Tail pad optimization, cache friendlyness and C++ interrop

Timon Gehr via Digitalmars-d digitalmars-d at puremagic.com
Sun Jun 15 15:45:00 PDT 2014


On 06/15/2014 08:44 PM, Walter Bright wrote:
> On 6/15/2014 2:48 AM, Timon Gehr wrote:
>> On 06/15/2014 10:33 AM, Walter Bright wrote:
>>>>
>>>> What Timon is saying is that not all memory safe code is verifiably
>>>> @safe.
>>>
>>> In D, they are defined to be the same thing,
>>
>> Since when?
>>
>> http://dlang.org/function
>>  ...
>>
>>> so the statement makes no sense.
>>
>> Then please indicate how to fix the documentation. If you are going to
>> claim the
>> Humpty Dumpty privilege, I'll back off. Thanks.
>
>
> I don't know why the documentation says that. D's @safe is about memory
> safety, not undefined behavior.
> ...

Note that this is frustratingly unhelpful for deciphering your point 
about "memory safe" <=> "verifiably @safe" by definition. Are you 
defining "memory safe" or "verifiably @safe"?
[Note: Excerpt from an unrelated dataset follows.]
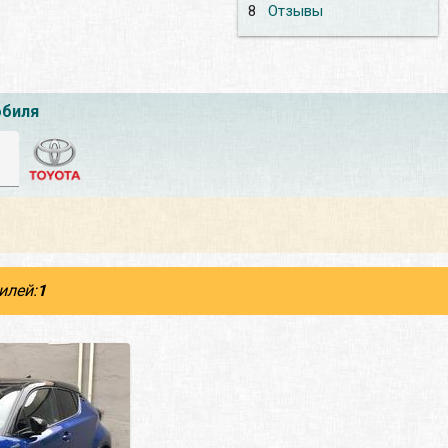
8
Отзывы
обиля
илей:
1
> Note that the list of eschewed behaviors are possibly memory corrupting.

It is an incomplete list. I'd rather see an incomplete list of _allowed_ 
behaviours instead of an incomplete list of eschewed behaviours. In any 
case, I don't see how any list of (syntactic) verifiable properties of 
the code is supposed to be equivalent to the (non-trivial semantic) 
memory safety property. Are you assuming @trusted as an oracle for 
memory safety and saying @trusted code is 'verifiably @safe' code? 
(That's not the intended reading.)

> Signed integer overflow, for example, is not listed.
>

Are you trying to say that signed integer overflow is undefined 
behaviour in D?  (This would again contradict the documentation.)